While iOptions believes Google’s TSO Program validates iOptions’ monetization strategies, there are four critical differences between the programs.
1. Unlike Google’s TSO Program, which will generally truncate the remaining term of Google vested employee stock options to two years upon their sale (resulting in ESO Holders forfeiting any time value of their vested employee stock options beyond the two-year period), the Rule allows ESO Holders to potentially monetize the entire remaining time value of their vested employee stock options because the term of the vested employee stock options is unaffected by the iOptions strategies.
2. Under the Rule, an ESO Holder only sells his/her vested employee stock options if the listed or OTC options that the employee hedges with are assigned.3 Accordingly, for so long as the employee holds the vested employee stock options, the employee continues to maintain an equity stake in the company, thus preserving the original retention and reward elements of the employee stock options.
3. Permitting ESO Holders to engage in the iOptions transactions does not require the administrative and expense burden that a TSO Program necessarily entails because the iOptions’ transactions are executed in the publicly traded, listed options markets.

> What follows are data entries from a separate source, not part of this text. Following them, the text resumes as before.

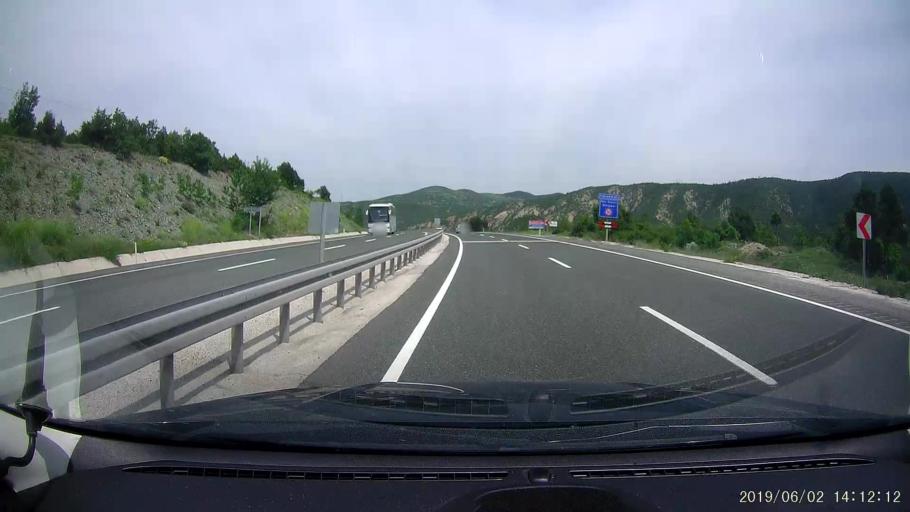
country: TR
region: Cankiri
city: Yaprakli
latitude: 40.9110
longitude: 33.8041
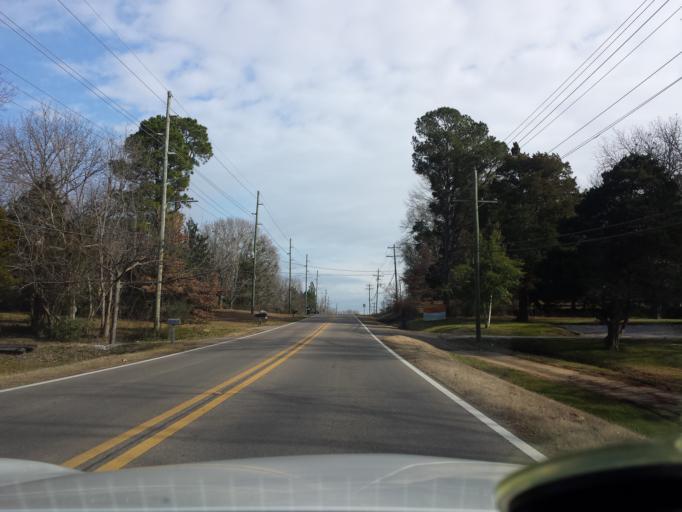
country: US
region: Mississippi
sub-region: Oktibbeha County
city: Starkville
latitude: 33.4643
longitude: -88.8305
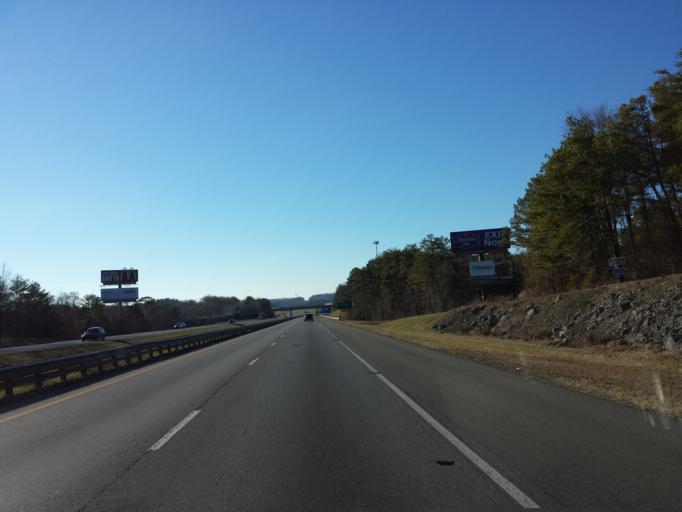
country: US
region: Alabama
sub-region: Tuscaloosa County
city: Holt
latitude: 33.1720
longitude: -87.4316
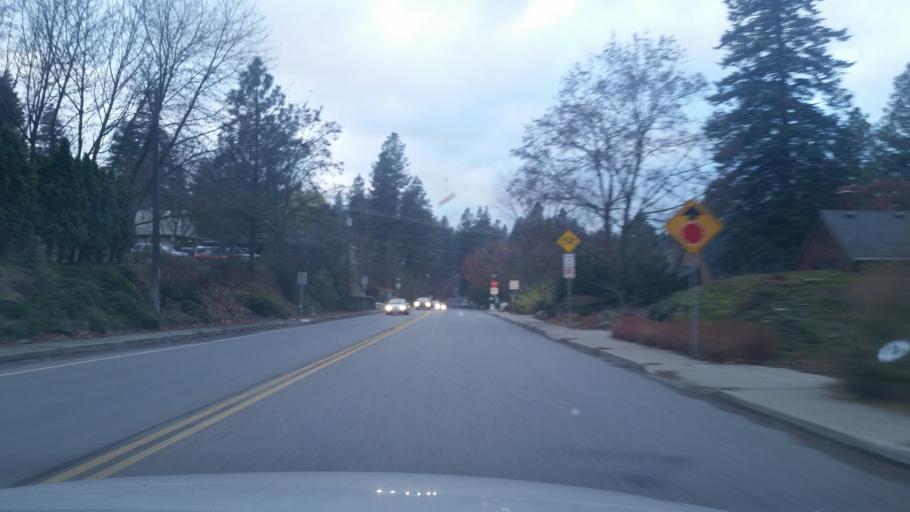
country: US
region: Washington
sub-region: Spokane County
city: Spokane
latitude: 47.6389
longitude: -117.3886
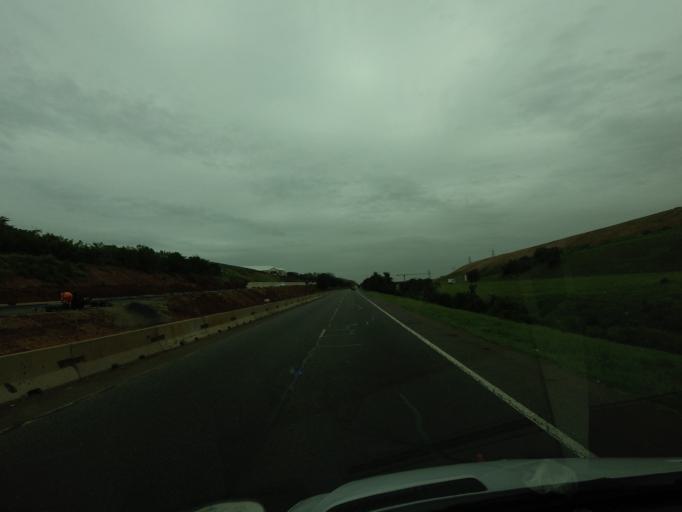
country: ZA
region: KwaZulu-Natal
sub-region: eThekwini Metropolitan Municipality
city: Durban
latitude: -29.7088
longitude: 31.0672
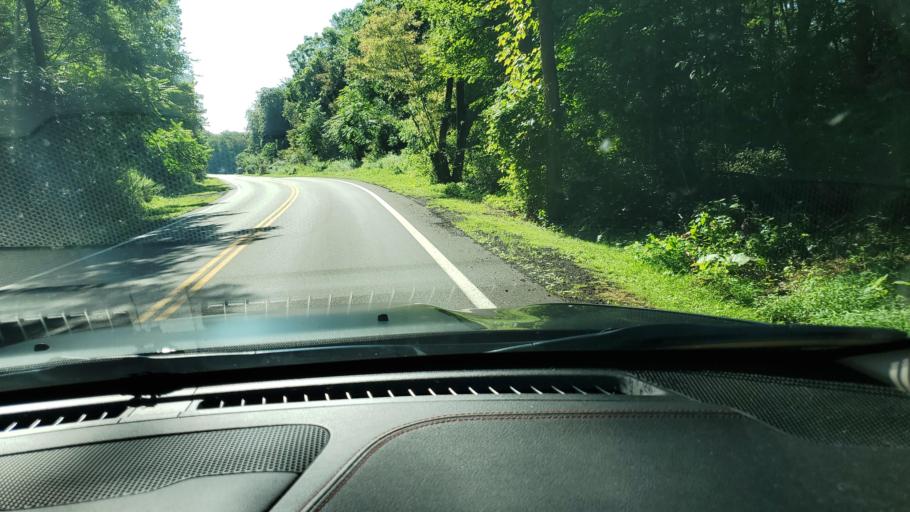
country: US
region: Ohio
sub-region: Mahoning County
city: Lowellville
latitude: 41.0337
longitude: -80.5251
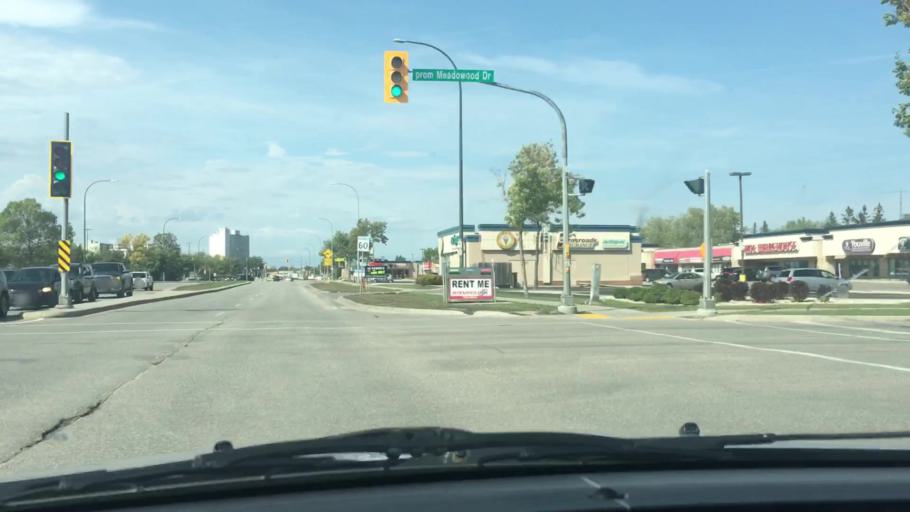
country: CA
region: Manitoba
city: Winnipeg
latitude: 49.8277
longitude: -97.1045
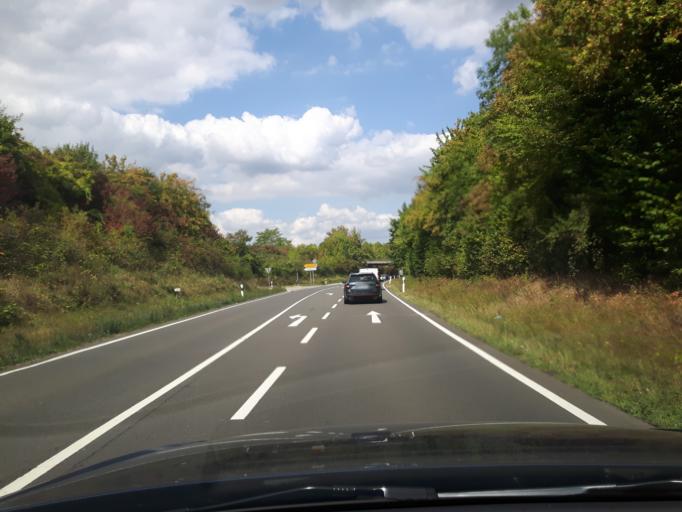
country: DE
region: Baden-Wuerttemberg
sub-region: Karlsruhe Region
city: Rauenberg
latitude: 49.2633
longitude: 8.7011
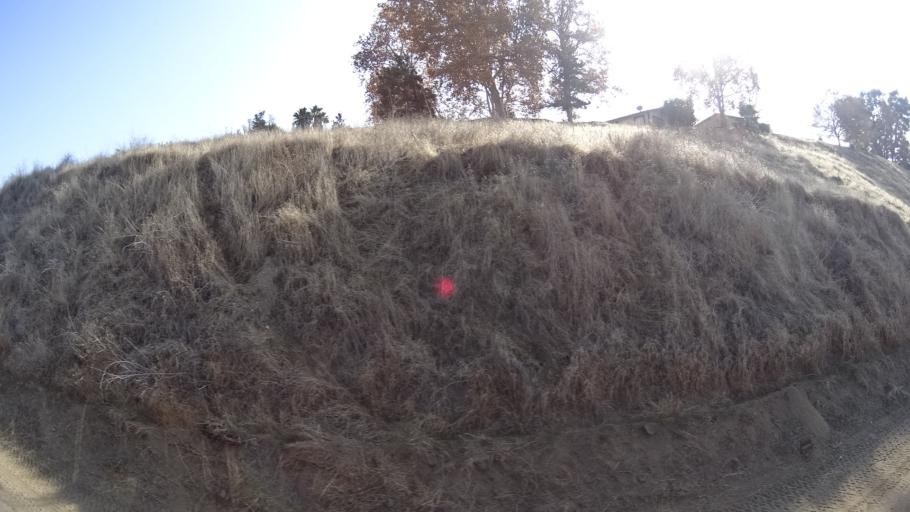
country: US
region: California
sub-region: Kern County
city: Oildale
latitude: 35.4337
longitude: -118.8757
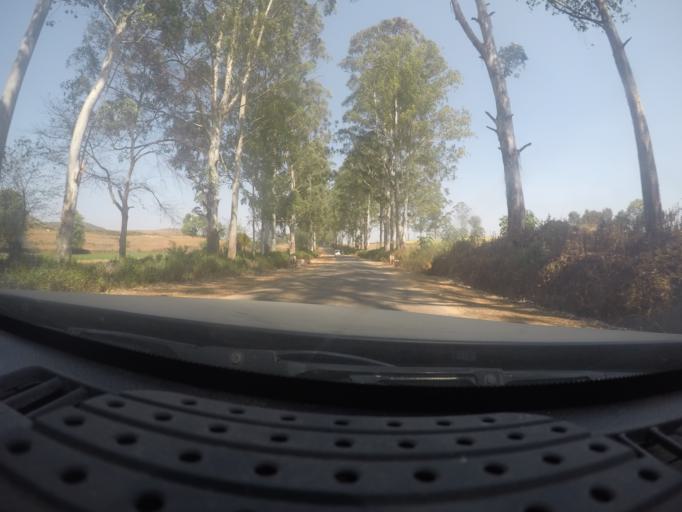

Accordingly, the iOptions program does not require a custom built auction system, recruitment of third-party financial institution bidders or a third party auction administrator.
4. Finally, as noted above, the iOptions transactions are generally carried out in the publicly traded, listed options markets. The listed option markets provide ESO Holders with liquidity, pricing and transparency that far exceed that of a private, opaque auction market with limited bidders and high costs.